THE REASON FOR ITS DEMISE?

The galling part is that the SJ had done nothing wrong. It innovated, it went online, it recently introduced an app. It had first class contributors and journalists. However, I suspect, despite all this it could not make a living. Advertising and subscriptions were not enough. It had been for sale since the start of the year and there were no buyers.

Like a lot of journals and magazines it has probably been killed off by the internet. Legal information is now more immediate and, for many people, Google has become the legal research engine of choice. Richard Barr, in his “obituary” remembers that when he started practice.

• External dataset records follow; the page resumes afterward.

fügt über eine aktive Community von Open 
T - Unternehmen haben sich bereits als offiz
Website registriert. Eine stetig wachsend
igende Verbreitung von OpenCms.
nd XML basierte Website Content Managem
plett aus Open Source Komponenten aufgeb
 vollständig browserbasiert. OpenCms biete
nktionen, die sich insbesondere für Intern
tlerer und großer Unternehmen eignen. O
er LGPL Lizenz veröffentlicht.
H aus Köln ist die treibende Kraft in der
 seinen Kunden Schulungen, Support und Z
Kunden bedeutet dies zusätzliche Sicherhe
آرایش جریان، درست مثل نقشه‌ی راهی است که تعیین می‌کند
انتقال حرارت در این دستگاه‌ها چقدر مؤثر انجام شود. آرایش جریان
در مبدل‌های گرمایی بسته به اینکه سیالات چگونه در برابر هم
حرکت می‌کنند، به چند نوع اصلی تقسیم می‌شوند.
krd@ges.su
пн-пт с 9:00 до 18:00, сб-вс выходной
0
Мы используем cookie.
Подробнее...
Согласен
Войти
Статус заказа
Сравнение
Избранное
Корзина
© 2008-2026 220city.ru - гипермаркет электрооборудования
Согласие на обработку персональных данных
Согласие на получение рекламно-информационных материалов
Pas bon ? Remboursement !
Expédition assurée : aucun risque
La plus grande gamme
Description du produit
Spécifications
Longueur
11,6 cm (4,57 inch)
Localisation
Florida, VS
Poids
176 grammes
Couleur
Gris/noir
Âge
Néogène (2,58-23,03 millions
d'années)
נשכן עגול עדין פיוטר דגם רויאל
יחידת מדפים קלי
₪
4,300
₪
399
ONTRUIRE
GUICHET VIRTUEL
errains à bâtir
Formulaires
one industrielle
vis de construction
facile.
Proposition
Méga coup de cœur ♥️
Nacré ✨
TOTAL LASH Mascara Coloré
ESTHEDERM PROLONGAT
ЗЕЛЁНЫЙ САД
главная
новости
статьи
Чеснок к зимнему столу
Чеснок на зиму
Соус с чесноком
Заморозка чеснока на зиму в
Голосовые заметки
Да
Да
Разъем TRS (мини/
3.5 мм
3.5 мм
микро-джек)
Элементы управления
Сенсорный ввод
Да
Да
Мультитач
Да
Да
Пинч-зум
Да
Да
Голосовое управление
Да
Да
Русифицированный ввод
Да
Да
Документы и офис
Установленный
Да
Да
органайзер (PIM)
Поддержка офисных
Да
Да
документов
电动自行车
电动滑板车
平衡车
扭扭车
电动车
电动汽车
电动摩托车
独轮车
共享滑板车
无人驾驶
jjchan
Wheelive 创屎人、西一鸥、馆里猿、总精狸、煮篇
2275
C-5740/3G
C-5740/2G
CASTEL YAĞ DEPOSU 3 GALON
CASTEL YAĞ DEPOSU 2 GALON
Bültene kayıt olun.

“In the days before CPD was invented we met at 8am every Friday to catch up on our cases and review developments in the law. Our source? Solicitors Journal…it contained useful material for busy practitioners. It had already scored a century – its first issue was in 1857 – and had become well established as the supporter of the solicitors profession.”

Nowadays updates are done online. Webcasts, blogs and daily updates are commonplace.  Solicitors are more specialist and are likely to look to their own specialist journals for law than one that, perforce, had to cover the entire legal profession.

THERE IS MORE

Richard Barr had the difficult task of providing an input of humour into legal practice. A selection of his work will shortly be printed in a book.

 

* The first words written in the SJ 3rd January 1857.